Various forms of propulsion have been used to propel marine vessels over or through the water. One type of propulsion system comprises a prime mover, such as an engine or a turbine, which converts energy into a rotation that is transferred to one or more propellers having blades in contact with the surrounding water. The rotational energy in a propeller is transferred by contoured surfaces of the propeller blades into a force or “thrust” which propels the marine vessel. As the propeller blades push water in one direction, thrust and vessel motion are generated in the opposite direction. Many shapes and geometries for propeller-type propulsion systems are known.
Other marine vessel propulsion systems utilize waterjet propulsion to achieve similar results. Such devices include a pump, a water inlet or suction port and an exit or discharge port, which generate a waterjet stream that propels the marine vessel. The waterjet stream may be deflected using a “deflector” to provide marine vessel control by redirecting some waterjet stream thrust in a suitable direction and in a suitable amount.
A requirement for safe and useful operation of marine vessels is the ability to steer the vessel from side to side. Some systems, commonly used with propeller-driven vessels, employ “rudders” for this purpose. Other systems for steering marine vessels, commonly used in waterjet-propelled vessels, rotate the exit or discharge nozzle of the waterjet stream from one side to another. Such a nozzle is sometimes referred to as a “steering nozzle.” Hydraulic actuators may be used to rotate an articulated steering nozzle so that the aft end of the marine vessel experiences a sideways thrust in addition to any forward or backing force of the waterjet stream. The reaction of the marine vessel to the side-to-side movement of the steering nozzle will be in accordance with the laws of motion and conservation of momentum principles, and will depend on the dynamics of the marine vessel design.
It is understood that while particular control surfaces are primarily designed to provide force or motion in a particular direction, these surfaces often also provide forces in other to directions as well.

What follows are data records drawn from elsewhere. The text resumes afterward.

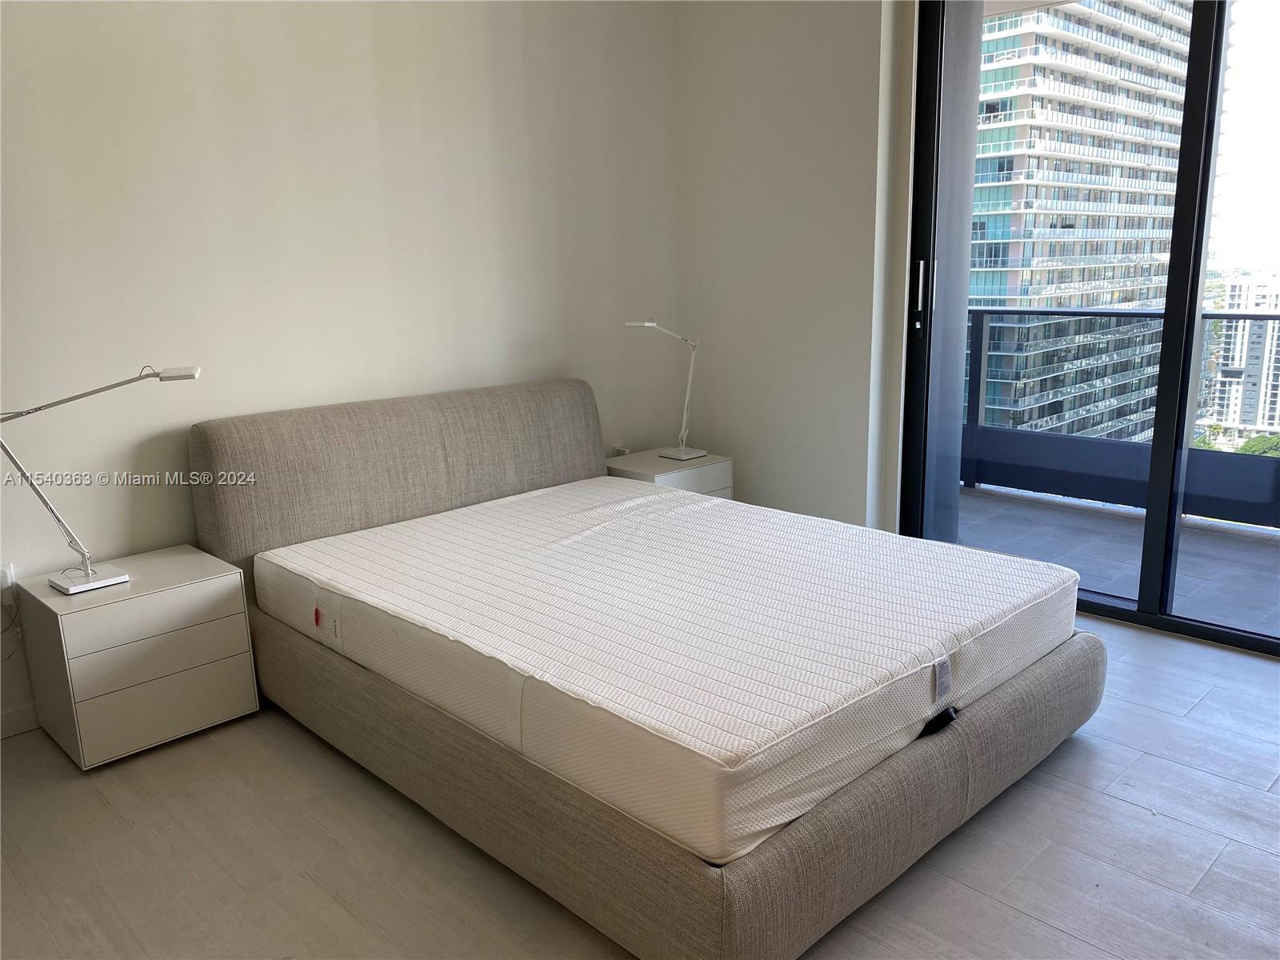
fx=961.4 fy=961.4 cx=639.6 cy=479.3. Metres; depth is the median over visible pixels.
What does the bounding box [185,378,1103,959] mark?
bed frame
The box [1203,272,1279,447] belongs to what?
distant building
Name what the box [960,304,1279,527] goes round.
balcony railing
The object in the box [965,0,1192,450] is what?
high-rise building
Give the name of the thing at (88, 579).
desk lamp
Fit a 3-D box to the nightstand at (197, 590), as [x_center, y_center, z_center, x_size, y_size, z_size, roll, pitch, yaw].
[-1.491,0.512,2.878,0.485,0.479,0.411,-13,17,-43]
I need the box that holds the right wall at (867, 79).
[671,0,910,534]
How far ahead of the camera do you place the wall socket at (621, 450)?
4.50 m
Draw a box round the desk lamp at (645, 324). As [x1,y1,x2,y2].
[624,319,703,465]
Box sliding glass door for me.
[900,0,1279,655]
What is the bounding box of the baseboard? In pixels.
[0,701,39,738]
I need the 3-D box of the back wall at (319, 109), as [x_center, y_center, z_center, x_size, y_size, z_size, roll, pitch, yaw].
[-1.420,-0.718,3.153,4.630,2.780,0.167,-13,17,-43]
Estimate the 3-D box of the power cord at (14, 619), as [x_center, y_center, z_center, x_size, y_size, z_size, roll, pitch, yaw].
[-1.910,0.456,2.785,0.202,0.267,0.044,-13,17,-43]
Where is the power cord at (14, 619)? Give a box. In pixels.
[0,598,23,662]
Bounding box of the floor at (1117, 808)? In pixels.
[0,609,1279,959]
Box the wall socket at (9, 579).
[0,562,15,599]
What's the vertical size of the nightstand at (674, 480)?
0.499 m
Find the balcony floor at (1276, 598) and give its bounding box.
[950,484,1279,639]
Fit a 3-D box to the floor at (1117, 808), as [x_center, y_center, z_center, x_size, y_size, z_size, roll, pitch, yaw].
[0.263,0.965,1.968,4.890,0.103,4.377,-13,17,-43]
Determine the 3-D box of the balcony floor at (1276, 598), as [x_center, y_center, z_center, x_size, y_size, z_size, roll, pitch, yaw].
[2.552,0.466,4.072,1.551,0.133,5.656,-13,17,-43]
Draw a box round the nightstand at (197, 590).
[16,543,259,769]
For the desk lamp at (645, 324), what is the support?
on the nightstand at (674, 480)
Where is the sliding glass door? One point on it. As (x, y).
(1188, 329)
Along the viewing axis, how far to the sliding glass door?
3.40 m
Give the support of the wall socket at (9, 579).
attached to the back wall at (319, 109)
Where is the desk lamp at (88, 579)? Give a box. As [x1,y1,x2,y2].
[0,364,202,597]
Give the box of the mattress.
[252,476,1078,868]
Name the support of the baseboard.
attached to the back wall at (319, 109)
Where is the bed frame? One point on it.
(849, 824)
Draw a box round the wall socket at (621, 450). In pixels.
[611,444,630,456]
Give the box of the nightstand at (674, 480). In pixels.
[604,447,733,498]
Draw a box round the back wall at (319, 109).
[0,0,680,738]
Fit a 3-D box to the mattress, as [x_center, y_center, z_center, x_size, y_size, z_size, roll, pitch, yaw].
[0.050,0.326,2.905,1.645,0.224,2.006,-13,17,-43]

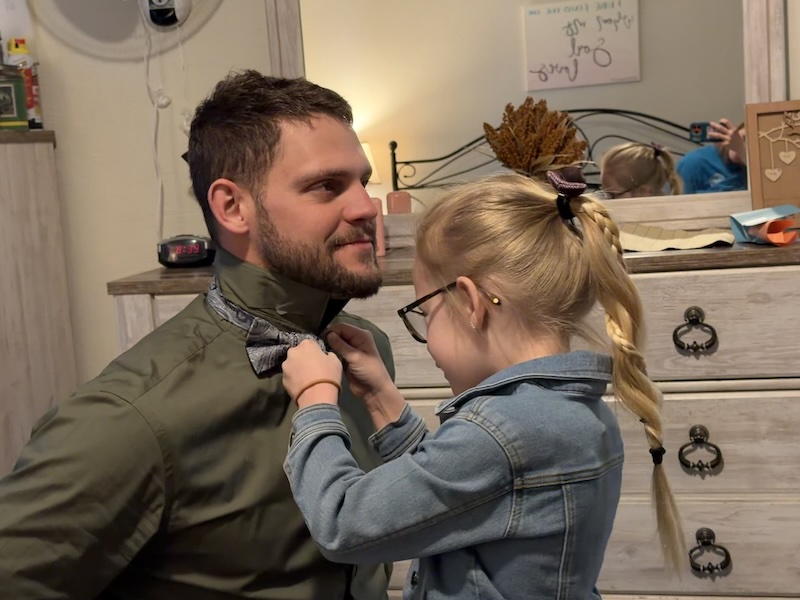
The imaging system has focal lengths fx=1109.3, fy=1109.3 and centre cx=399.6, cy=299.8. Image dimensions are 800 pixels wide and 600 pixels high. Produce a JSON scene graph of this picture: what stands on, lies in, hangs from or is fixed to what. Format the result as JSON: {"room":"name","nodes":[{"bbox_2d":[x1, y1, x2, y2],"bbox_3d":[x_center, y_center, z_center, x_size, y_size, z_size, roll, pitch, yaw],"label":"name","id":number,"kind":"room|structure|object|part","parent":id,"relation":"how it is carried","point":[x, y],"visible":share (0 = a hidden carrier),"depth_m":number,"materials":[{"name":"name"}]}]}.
{"room":"bedroom","nodes":[
{"label":"bedroom","id":0,"kind":"room"},
{"bbox_2d":[1,0,798,389],"bbox_3d":[-0.108,-0.452,2.568,5.729,2.651,0.162,-2,8,13],"label":"wall","id":1,"kind":"structure","parent":0,"point":[110,273],"depth_m":2.63,"materials":[{"name":"beige paint"}]},
{"bbox_2d":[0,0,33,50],"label":"paper","id":2,"kind":"object","parent":1,"relation":"attached to","point":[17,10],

Nonetheless, those skilled in the art appreciate that certain control surfaces and control and steering devices have a primary purpose to develop force or thrust along a particular axis. For example, in the case of a reversing deflector, it is the backing direction in which thrust is provided. Similarly, a rudder is intended to develop force at the stern portion of the vessel primarily in a side-to-side or athwart ships direction, even if collateral forces are developed in other directions. Thus, net force imparted to a marine vessel should be viewed as a vector sum process, where net or resultant force is generally the goal, and other smaller components thereof may be generated in other directions at the same time.
As noted above, a class of marine craft is propelled by multiple steerable propeller drives. FIGS. 1A-1C illustrate various views of a stern/out drive that can be used in combination and FIGS. 1D-1E illustrate various views of a surface drive 111 that can be used in combination as outboard motors. As these terms may be used interchangeably herein, the use of one term shall not imply that the scope of this disclosure is limited to one specific type of drive. The scope of this disclosure includes twin-drive systems, as well as systems comprising more than two drives. A quad-arrangement employing four drives, wherein a pair of drives is installed on each of two hulls of a catamaran hull form, is but one example of a system that can benefit from this disclosure.

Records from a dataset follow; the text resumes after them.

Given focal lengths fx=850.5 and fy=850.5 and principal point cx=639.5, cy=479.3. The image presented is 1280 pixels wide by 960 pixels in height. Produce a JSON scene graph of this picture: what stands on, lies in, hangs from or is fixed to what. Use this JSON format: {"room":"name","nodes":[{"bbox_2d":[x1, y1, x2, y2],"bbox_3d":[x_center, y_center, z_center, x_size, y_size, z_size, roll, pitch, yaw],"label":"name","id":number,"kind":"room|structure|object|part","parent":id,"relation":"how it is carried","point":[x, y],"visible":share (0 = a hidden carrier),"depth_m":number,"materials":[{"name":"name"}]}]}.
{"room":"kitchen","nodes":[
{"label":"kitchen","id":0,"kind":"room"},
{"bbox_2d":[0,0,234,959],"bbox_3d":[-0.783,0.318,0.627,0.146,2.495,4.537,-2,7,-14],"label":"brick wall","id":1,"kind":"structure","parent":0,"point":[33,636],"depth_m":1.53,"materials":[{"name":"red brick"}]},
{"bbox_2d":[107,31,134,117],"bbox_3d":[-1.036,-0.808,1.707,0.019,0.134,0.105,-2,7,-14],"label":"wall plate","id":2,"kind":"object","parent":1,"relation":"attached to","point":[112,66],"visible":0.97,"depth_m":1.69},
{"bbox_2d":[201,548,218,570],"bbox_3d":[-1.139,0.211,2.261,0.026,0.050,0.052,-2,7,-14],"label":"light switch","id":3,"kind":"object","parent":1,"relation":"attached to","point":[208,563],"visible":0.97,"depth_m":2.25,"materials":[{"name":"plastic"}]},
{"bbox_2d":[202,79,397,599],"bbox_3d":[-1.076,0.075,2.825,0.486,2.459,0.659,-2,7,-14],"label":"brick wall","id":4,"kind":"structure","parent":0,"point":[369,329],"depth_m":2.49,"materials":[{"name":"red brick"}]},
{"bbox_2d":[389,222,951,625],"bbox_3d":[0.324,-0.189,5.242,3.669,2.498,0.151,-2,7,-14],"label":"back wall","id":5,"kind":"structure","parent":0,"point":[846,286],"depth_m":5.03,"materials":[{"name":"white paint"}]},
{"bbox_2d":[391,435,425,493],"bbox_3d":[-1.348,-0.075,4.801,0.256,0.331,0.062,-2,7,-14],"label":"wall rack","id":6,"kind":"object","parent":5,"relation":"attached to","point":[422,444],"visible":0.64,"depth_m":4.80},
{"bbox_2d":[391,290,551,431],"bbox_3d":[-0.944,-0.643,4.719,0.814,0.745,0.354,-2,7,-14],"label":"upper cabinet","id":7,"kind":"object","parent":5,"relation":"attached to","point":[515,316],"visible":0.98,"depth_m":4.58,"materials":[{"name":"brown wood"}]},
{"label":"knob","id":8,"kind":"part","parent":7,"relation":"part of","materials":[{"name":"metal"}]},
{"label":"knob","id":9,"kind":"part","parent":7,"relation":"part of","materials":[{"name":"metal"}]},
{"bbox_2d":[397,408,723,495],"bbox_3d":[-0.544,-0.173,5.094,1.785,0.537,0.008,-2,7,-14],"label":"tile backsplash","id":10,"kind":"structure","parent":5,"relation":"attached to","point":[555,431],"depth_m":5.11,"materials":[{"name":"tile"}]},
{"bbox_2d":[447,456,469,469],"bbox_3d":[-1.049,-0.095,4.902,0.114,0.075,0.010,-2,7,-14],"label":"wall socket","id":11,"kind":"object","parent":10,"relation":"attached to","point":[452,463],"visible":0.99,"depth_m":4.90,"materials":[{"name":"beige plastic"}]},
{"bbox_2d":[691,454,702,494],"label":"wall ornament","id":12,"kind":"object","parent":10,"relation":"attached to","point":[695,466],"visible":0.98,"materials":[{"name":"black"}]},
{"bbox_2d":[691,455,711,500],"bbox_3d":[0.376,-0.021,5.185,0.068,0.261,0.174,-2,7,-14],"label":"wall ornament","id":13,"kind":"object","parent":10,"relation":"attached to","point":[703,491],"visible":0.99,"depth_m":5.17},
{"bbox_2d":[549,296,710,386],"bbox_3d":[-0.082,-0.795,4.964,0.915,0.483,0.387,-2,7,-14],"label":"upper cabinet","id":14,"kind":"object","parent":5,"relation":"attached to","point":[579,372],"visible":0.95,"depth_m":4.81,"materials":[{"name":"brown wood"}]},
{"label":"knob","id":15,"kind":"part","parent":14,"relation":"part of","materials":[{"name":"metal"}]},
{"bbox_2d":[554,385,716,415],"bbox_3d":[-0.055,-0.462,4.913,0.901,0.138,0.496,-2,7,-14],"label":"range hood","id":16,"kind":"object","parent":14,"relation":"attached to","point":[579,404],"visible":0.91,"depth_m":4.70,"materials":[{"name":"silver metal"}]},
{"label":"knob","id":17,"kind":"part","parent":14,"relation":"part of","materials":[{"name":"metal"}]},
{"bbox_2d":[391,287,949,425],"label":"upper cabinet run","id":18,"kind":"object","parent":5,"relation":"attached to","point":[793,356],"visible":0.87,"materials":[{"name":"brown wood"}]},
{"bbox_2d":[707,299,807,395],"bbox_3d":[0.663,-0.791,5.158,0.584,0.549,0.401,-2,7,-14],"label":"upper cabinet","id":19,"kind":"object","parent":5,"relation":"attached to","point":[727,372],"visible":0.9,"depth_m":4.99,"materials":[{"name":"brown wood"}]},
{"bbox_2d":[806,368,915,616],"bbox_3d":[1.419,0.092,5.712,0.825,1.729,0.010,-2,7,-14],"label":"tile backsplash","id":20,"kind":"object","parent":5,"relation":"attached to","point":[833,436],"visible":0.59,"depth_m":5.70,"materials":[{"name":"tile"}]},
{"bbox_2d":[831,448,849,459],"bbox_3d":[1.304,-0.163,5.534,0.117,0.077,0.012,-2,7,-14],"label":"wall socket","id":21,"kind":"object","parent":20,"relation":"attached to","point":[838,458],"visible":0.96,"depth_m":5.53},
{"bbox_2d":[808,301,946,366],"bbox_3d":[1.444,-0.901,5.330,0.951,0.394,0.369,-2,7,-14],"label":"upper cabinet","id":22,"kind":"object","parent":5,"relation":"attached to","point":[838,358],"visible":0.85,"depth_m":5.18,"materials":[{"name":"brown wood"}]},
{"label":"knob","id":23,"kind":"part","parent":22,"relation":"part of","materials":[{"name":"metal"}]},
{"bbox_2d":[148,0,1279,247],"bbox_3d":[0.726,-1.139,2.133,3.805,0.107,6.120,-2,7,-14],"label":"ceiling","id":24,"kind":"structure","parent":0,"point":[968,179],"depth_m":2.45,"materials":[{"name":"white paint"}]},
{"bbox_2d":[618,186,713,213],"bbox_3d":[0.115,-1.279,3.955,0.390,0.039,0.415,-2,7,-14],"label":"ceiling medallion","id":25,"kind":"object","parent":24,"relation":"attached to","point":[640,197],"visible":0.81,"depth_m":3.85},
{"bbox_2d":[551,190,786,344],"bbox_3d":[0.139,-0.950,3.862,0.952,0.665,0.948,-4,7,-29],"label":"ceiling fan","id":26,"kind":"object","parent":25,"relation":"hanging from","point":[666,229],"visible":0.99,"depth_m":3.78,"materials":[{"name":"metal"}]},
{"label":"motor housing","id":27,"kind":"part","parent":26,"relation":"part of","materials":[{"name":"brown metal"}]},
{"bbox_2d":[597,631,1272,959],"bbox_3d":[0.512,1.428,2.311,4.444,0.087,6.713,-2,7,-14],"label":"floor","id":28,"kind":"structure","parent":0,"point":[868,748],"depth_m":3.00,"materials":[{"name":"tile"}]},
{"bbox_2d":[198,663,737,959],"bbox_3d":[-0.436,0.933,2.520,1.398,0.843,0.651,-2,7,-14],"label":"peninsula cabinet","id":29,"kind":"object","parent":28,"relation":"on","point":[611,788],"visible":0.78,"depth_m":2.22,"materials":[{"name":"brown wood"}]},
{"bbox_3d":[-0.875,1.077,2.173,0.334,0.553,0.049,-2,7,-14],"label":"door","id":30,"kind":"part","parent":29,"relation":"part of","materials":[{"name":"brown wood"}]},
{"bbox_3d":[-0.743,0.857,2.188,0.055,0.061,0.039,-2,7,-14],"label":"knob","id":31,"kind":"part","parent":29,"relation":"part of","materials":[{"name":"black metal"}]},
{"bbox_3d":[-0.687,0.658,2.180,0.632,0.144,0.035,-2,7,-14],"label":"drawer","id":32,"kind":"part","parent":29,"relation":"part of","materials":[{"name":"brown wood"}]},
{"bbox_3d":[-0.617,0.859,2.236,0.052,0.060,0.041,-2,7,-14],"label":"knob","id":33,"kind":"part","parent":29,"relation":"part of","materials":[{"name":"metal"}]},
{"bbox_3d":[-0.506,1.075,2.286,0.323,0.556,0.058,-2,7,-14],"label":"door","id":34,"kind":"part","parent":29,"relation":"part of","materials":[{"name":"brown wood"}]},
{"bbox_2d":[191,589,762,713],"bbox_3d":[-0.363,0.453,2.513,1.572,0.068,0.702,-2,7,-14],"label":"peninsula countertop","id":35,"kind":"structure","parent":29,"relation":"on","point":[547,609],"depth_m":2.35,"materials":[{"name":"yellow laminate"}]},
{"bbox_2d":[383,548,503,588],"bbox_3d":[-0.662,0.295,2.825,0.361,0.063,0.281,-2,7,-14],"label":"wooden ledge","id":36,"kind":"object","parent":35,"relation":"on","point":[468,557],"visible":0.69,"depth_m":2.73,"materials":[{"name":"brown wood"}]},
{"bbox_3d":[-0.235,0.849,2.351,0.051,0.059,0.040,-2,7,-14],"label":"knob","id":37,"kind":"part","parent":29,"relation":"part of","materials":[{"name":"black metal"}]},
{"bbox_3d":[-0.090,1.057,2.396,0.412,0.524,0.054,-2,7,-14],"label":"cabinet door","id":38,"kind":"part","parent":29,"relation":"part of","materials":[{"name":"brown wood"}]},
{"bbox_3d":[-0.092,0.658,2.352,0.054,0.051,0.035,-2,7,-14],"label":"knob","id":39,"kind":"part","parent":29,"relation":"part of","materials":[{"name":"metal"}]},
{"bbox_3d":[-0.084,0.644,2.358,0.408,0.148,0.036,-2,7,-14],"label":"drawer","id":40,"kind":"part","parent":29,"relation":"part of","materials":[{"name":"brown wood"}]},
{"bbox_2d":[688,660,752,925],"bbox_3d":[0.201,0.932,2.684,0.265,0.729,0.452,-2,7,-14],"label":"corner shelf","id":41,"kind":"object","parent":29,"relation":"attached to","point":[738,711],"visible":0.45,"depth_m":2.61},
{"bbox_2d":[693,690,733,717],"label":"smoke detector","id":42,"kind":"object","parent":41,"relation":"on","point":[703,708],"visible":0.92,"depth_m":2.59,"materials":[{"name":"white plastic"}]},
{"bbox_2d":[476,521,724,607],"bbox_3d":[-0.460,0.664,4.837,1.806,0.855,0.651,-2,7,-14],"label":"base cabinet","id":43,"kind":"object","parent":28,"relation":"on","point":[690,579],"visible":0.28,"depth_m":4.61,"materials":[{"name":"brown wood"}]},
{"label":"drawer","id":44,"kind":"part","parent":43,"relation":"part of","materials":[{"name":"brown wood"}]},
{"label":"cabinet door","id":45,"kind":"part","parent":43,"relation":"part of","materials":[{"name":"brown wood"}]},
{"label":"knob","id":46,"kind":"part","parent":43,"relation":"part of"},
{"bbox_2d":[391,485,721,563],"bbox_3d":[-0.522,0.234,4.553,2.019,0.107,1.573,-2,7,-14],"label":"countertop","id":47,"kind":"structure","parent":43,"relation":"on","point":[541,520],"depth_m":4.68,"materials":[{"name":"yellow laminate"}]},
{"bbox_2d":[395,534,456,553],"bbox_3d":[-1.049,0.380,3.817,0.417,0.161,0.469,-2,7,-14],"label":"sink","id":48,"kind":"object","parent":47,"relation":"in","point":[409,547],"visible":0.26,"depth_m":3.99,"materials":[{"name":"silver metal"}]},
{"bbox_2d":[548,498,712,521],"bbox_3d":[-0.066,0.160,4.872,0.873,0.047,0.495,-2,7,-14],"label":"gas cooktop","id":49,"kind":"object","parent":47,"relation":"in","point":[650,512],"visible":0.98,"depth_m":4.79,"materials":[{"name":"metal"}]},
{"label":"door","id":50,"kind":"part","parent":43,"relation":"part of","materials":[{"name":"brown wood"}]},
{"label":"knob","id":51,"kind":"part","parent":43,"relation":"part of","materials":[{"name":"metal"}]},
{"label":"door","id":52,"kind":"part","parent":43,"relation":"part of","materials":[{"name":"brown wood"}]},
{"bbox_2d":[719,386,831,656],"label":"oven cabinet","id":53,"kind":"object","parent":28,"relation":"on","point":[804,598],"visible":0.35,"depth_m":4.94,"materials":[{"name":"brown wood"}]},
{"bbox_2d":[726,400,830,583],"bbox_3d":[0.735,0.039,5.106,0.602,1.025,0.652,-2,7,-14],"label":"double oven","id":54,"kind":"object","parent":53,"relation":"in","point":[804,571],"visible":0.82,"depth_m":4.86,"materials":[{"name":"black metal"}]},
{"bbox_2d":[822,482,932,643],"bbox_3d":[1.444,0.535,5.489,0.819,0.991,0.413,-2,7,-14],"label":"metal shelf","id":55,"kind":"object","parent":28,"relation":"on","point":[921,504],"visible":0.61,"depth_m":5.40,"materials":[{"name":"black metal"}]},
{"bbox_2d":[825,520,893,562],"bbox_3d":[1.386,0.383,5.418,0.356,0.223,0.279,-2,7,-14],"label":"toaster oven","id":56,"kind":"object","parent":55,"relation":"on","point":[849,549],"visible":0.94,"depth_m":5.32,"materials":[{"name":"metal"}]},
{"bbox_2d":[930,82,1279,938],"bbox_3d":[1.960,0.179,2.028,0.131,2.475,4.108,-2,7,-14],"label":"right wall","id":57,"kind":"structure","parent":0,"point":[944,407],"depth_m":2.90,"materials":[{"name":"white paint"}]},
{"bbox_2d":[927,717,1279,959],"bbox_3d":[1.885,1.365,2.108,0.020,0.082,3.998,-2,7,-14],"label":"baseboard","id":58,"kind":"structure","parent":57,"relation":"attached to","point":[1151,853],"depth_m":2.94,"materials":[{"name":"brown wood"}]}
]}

A notional single-drive system is depicted in FIGS. 2A-2B, and a notional twin-drive system is shown in FIGS. 2C-2D. The twin-drive system illustrated in FIGS. 2C-2D comprise a port stern drive 205 and starboard stern drive 206 and a mechanical link known as a tie-bar 207. The primary purpose of the tie bar 207 is to prevent the closely-spaced drives 205, 206 from colliding into each other in order to avoid damage to the craft or injury or death to persons onboard.
Referring to FIGS. 3A-3B, in systems employing surface drives or ventilating propellers, the propellers 310, 311, 314 and 315 can be partially submerged for varying amounts of time, during which time the propellers can develop substantial lateral (athwartships) and vertical forces. In multiple-drive installations of this kind, the rotation of the at least two of the propellers typically opposes each other. When a tie bar is used in these installations, a substantial net force is exerted on the tie-bar due to the substantially equal and opposite lateral forces generated by the propellers. For example, as shown in FIG. 3A, tie bar 312 undergoes outward tension 313 when the propellers 310, 311 are outboard rotating; also as shown in FIG. 3B, tie bar 316 undergoes compression forces 317 if the propellers 314, 315 are to inboard rotating. By virtue of the tie-bar connection, the lateral forces are substantially cancelled out and the steering drives are not subjected to any significant load associated with the lateral force component of the partially submerged propellers.
In view of the above discussion, and in view of other considerations relating to design and operation of marine vessels, it is desirable to have a marine vessel control system which can provide thrust forces in a plurality of directions, and which can control thrust forces in a safe and efficient manner.